What Are Gravitational Waves?

Gravitational waves are ripples in spacetime that travel at the speed of light. Albert Einstein first predicted them in 1918, as a consequence of his theory of General Relativity published in 1915.
After more than 50 years of experimental challenges during which the gravitational waves remain elusive, they have finally been detected on Earth a century later, on 14th September 2015.

What are these mysterious waves and why is it so difficult to detect them? As their name suggests, gravitational waves are a consequence of gravitation. In General Relativity, gravity can be interpreted a consequence of the shape of spacetime. In fact, Einstein’s equations state that the presence of a massive body deforms the spacetime around it. We can imagine the fabric of spacetime as a rubber sheet. When we place a sphere on it, the sheet will be deformed, and everything moving on it will follow this curvature.

Artist's impression of space-time
Artist’s impression of spacetime curved by a massive body.

The same happens with spacetime: a test mass passing close to a massive object, will follow the curvature of the spacetime around the massive object, which we observe as the “attractive” force we refer to as gravity. Light travels in straight lines in flat spacetime, but close to a massive object light will also follows the curvature of the spacetime around the massive object. As a consequence, it looks like the light is also “attracted” toward the massive object.

This is not easy to imagine, because we are living in this same spacetime. However, we can measure such curvature, by looking for instance at the deviation of the path of light coming from faraway stars that are close to the Sun in our view of the sky. This deflection of the light coming from stars behind the Sun was observed for the first time in 1919 during a solar eclipse, providing one of the first tests of the General Relativity.

Artist's impression of a gravitational wave.
Artist’s impression of a gravitational wave. In this example, spacetime is perturbed by the motion of two black holes rotating around each other ( Credits: Swinburne Astronomy Productions). Gravitational waves appear when some event perturbs the curvature of spacetime. We can think of a drop falling in a pond. It perturbs the water surface, and this perturbation propagates outwards in the water as a mechanical wave. In a similar way, when spacetime is perturbed, gravitational waves are generated and they propagate outwards at the speed of light (~300000 km/s).

What events can induce these perturbations in the fabric of spacetime? In principle, any asymmetric motion of mass could generate a gravitational wave. We can think of it as a “spacetime quake”. For instance, this happens when two black holes or neutron stars are orbiting quickly around each other, or during the Big Bang, the event that gave birth to our Universe.
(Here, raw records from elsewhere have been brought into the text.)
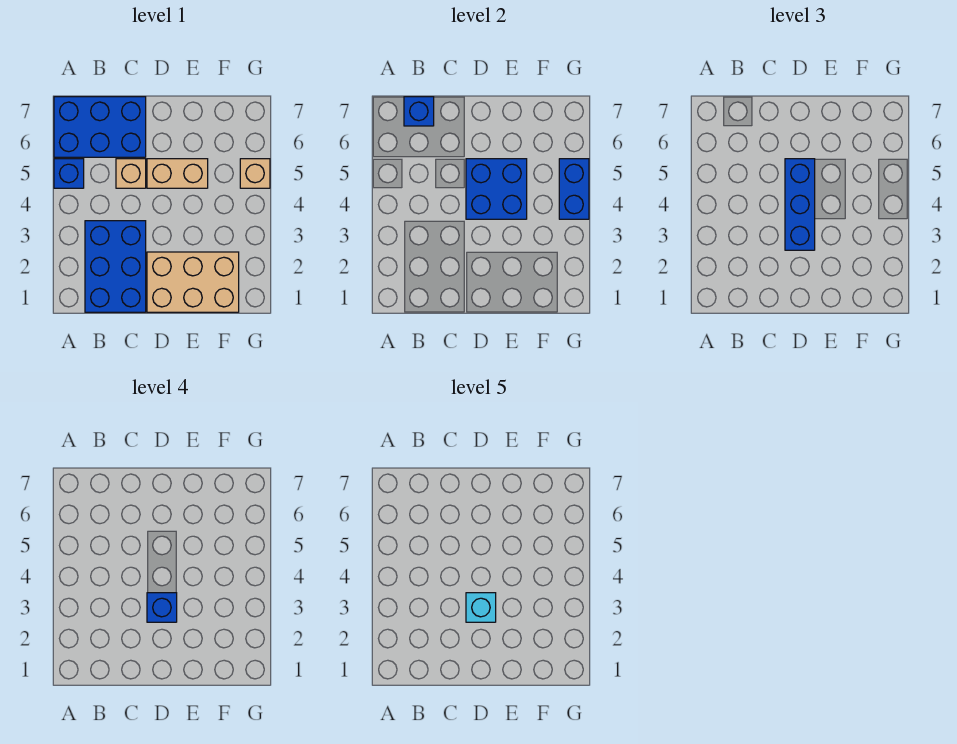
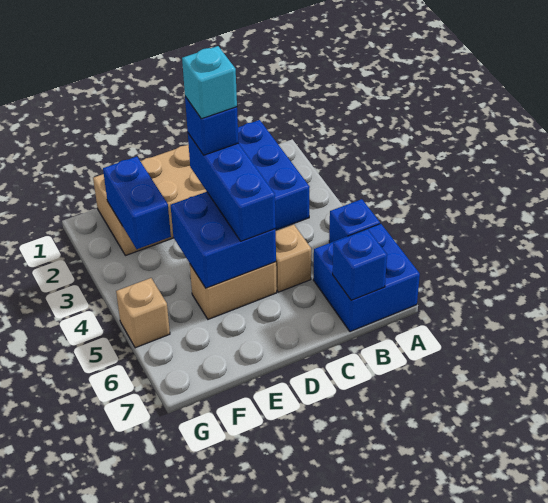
blue 2x3 brick [54,97,146,157] -> blue 2x2 brick [314,224,420,332]
blue 1x2 brick [559,159,589,219] -> blue 1x2 brick moved to [103,157,171,249]

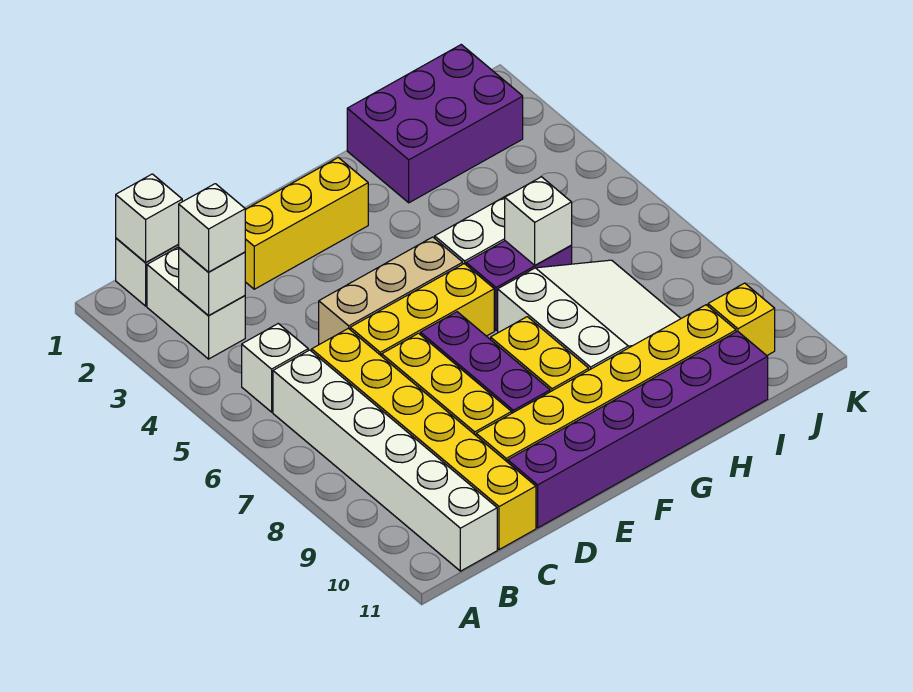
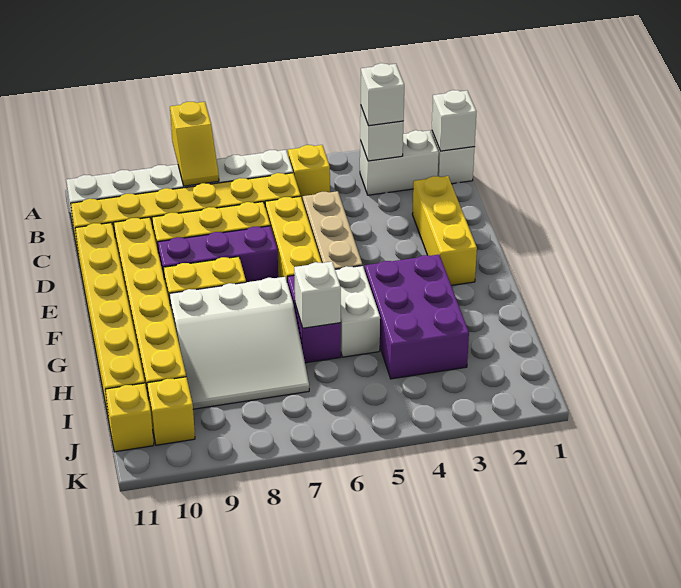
none -> yellow 1x2 slope [170,102,219,186]
white 1x1 brick [242,324,308,412] -> yellow 1x1 brick [288,145,330,201]
purple 1x6 brick [508,331,768,528] -> yellow 1x6 brick [75,223,145,415]
purple 2x3 brick [347,45,523,203] -> purple 2x3 brick moved to [365,255,469,379]
none -> yellow 1x1 brick [105,383,154,452]

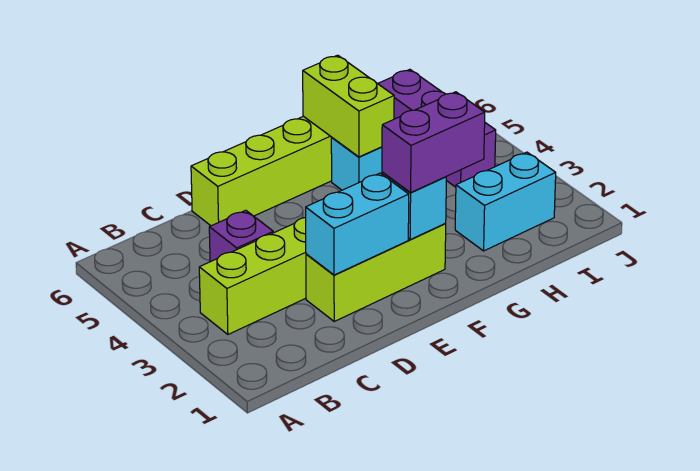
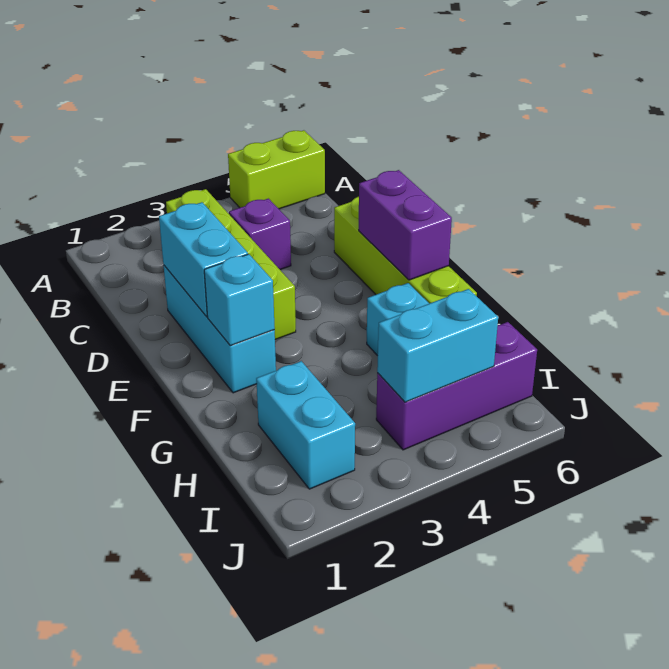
lime 1x3 brick [306,223,446,321] -> cyan 1x3 brick [163,265,276,393]
purple 1x2 brick [382,92,485,192] -> purple 1x2 brick moved to [359,170,452,280]
lime 1x2 brick [303,55,394,157] -> lime 1x2 brick moved to [228,130,325,209]
none -> cyan 1x2 brick [377,289,498,402]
Rotating neutron stars or stellar explosions like supernovae may also emit gravitational waves, as well as other unknown phenomena that future detectors will discover.

Only the most powerful of these events may emit gravitational waves powerful enough to be detected on Earth. In fact, gravity is an extremely faint force, and as a consequence the effects of gravitational waves are very small and difficult to detect. On Earth, the passage of a gravitational wave will alternatively stretch and squeeze the distance between two objects, in a different way along two perpendicular directions. Detectors like Advanced Virgo will experience the lengths of its two arms oscillate, at the same frequency of the incoming gravitational wave. However, this effect is very tiny. As an example, the gravitational wave generated by the merging of two neutron stars in a galaxy close to ours will stretch the distance Earth-Sun (150 million of km) by the size of an atom. Detecting such tiny distance variations is a big challenge and is the main goal of an instrument like Virgo.

 

 

Exagerated distance variations induced by a gravitational wave passing through a circle of masses
Deformation of the spacetime between a ring of test masses induced by the passage of a gravitational wave. Here the effect is widely magnified to show the phenomenon.

The study of gravitational waves will provide us with a deeper insight on these extreme phenomena, and help us to probe the laws of gravitation.
More and more gravitational wave signals will be clearly detected in the coming years by the advanced generation of gravitational observatories like Advanced Virgo and Advanced LIGO, opening a new era in the study of the cosmos.